Summary

I am a skilled Site Reliability Engineer specializing in automation and incident response, with a passion for ensuring the reliability of complex systems. Over the past five years, I have successfully reduced incident response times by 40% through the implementation of proactive monitoring strategies. With hands-on experience in incident response and web development, I excel at implementing automation strategies to enhance system reliability and performance. I am proficient in a variety of automation tools and technologies, including Kubernetes, Terraform, and Prometheus, and am adept at collaborating with cross-functional teams to achieve operational excellence.

Experience

Site Reliability Engineer III

Jan 2023 – Present

Enterprise Infrastructure Automation: Designed and implemented large-scale configuration management solutions using industry-standard orchestration platforms, reducing manual operations by 85% across distributed server environments.
Production Systems Engineering: Architected resilient distributed systems with automated failover capabilities, implementing comprehensive observability solutions and performance optimization strategies for high-traffic applications.
CI/CD Pipeline Architecture: Built robust continuous integration and deployment workflows that enabled rapid, reliable software delivery while maintaining strict security and compliance standards.
Platform Security & Identity Management: Implemented enterprise authentication systems and automated credential lifecycle management, ensuring secure access patterns across development and production environments.
Infrastructure as Code Leadership: Developed comprehensive Infrastructure as Code practices using modern provisioning tools, enabling consistent, repeatable deployments across multiple cloud and on-premises environments

Site Reliability Engineer II

Jun 2022 – Jan 2023 (8 months)

Automated Infrastructure Operations: Led monthly patching cycles for 100+ application servers, developing Ansible playbooks and implementing automation platforms to reduce manual intervention by 80%.
Security & Compliance: Implemented network security controls, access management solutions, and automated configuration management via Infrastructure as Code, ensuring enterprise compliance standards.
DevOps Tooling: Architected and deployed automation tracking infrastructure with database backend, migrated container images to private registries for enhanced security and organizational control.
Monitoring & Alerting: Designed and implemented comprehensive monitoring solutions for critical infrastructure components, resolved system failures proactively, and maintained 99.9+ % service availability.
Process Improvement: Created detailed documentation and operational playbooks for application server maintenance, established automated reporting systems, and optimized Python-based infrastructure tools

Site Reliability Engineer I

Apr 2019 – Jun 2022 (3 years 3 months)

Responsible for ensuring the reliability, scalability, and performance of the company’s web applications.
Implemented monitoring and alerting systems using tools like Prometheus and Grafana to proactively identify and resolve issues before they impact users, resulting in a 30% decrease in downtime.
Collaborated with development teams to design and implement automated deployment pipelines using Jenkins and Ansible, reducing deployment times by 50%. For instance, a recent project saw us deploy on-demand updates for a critical application with zero downtime.

What the task asks
Write out the part of the résumé text between "DevOps Tooling: Architected" and "years 3 months)", inclusive.

Extracted information
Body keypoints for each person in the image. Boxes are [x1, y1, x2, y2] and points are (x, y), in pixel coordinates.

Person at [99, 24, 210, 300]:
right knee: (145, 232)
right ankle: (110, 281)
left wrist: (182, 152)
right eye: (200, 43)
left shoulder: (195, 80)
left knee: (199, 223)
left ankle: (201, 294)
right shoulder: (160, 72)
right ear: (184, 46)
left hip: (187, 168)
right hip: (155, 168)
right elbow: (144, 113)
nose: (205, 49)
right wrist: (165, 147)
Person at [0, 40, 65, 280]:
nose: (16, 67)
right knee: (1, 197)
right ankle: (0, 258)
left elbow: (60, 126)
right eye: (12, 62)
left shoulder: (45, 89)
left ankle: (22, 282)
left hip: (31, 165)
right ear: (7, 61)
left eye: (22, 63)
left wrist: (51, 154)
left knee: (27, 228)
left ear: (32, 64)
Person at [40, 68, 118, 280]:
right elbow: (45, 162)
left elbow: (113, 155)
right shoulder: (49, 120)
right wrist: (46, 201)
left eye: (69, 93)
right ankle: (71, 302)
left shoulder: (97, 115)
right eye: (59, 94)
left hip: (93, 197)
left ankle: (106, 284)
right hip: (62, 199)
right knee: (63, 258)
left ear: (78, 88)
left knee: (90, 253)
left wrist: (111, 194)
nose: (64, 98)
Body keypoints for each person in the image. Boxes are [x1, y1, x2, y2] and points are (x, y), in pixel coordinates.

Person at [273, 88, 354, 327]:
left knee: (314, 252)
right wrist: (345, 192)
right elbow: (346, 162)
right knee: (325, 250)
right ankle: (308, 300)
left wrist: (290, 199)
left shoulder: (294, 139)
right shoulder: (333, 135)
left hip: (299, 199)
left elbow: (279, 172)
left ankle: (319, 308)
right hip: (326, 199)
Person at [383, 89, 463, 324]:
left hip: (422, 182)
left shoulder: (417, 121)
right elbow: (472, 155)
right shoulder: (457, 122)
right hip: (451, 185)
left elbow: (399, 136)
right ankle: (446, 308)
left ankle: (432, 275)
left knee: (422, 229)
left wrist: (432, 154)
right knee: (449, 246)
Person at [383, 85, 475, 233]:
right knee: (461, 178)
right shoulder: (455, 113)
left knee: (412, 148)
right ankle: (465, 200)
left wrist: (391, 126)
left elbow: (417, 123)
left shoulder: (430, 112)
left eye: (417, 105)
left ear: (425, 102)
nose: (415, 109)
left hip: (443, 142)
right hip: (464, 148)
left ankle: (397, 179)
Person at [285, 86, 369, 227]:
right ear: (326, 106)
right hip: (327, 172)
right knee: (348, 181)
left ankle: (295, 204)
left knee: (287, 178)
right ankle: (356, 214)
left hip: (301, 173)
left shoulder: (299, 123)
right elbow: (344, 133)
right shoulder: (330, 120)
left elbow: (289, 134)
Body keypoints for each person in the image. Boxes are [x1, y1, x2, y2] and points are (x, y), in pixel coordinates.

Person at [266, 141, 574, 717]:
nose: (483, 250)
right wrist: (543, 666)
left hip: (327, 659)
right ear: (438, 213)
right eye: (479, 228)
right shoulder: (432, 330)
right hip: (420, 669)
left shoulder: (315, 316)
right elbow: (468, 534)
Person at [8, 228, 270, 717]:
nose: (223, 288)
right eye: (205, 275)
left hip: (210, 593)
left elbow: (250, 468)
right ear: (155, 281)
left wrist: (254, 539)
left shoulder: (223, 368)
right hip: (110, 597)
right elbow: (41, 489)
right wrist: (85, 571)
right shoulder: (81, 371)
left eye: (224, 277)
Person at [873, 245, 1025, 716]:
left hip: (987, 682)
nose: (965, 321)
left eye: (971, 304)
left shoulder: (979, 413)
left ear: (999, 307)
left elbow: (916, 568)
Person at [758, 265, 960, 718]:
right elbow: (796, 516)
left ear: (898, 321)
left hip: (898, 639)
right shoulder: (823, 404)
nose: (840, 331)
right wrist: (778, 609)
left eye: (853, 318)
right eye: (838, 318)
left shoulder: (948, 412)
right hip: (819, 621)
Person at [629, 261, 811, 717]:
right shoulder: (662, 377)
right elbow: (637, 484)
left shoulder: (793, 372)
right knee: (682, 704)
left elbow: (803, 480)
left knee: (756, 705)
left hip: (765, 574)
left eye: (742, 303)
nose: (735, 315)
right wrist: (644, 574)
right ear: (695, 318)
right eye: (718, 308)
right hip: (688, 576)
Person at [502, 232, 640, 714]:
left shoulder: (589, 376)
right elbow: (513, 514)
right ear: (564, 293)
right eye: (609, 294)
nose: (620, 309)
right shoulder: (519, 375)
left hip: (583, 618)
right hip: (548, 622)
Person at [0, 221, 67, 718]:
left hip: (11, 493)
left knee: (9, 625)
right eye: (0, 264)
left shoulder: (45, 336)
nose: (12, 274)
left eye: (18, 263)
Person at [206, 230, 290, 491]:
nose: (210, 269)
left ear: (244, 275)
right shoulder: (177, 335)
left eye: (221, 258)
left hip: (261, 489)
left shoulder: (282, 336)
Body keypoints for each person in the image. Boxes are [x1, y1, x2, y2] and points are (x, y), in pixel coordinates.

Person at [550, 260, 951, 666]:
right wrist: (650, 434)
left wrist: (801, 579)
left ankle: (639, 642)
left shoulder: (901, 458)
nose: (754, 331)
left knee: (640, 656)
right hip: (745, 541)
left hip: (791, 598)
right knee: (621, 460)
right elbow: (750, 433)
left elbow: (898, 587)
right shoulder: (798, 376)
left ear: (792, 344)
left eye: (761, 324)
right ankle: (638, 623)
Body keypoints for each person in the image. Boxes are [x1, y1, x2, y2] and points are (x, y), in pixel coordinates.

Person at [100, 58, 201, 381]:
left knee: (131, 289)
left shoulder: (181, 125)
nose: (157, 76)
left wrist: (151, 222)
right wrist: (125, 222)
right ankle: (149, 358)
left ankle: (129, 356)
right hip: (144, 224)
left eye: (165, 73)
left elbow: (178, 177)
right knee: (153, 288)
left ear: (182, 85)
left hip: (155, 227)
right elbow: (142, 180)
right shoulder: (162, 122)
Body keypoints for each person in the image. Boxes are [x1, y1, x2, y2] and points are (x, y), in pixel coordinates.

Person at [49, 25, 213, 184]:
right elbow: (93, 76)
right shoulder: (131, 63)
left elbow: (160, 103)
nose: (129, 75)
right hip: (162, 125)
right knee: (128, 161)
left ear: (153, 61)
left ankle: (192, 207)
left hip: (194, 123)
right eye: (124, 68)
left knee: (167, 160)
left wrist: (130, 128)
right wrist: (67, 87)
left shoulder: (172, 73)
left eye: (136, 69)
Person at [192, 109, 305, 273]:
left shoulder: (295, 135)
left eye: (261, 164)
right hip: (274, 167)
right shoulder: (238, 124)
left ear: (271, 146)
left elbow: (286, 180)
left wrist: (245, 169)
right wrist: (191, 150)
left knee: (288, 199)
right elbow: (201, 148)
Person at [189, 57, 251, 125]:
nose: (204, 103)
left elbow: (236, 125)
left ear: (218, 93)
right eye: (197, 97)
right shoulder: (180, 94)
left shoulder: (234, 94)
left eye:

Result of the task
DevOps Tooling: Architected and deployed automation tracking infrastructure with database backend, migrated container images to private registries for enhanced security and organizational control.
Monitoring & Alerting: Designed and implemented comprehensive monitoring solutions for critical infrastructure components, resolved system failures proactively, and maintained 99.9+ % service availability.
Process Improvement: Created detailed documentation and operational playbooks for application server maintenance, established automated reporting systems, and optimized Python-based infrastructure tools

Site Reliability Engineer I

Apr 2019 – Jun 2022 (3 years 3 months)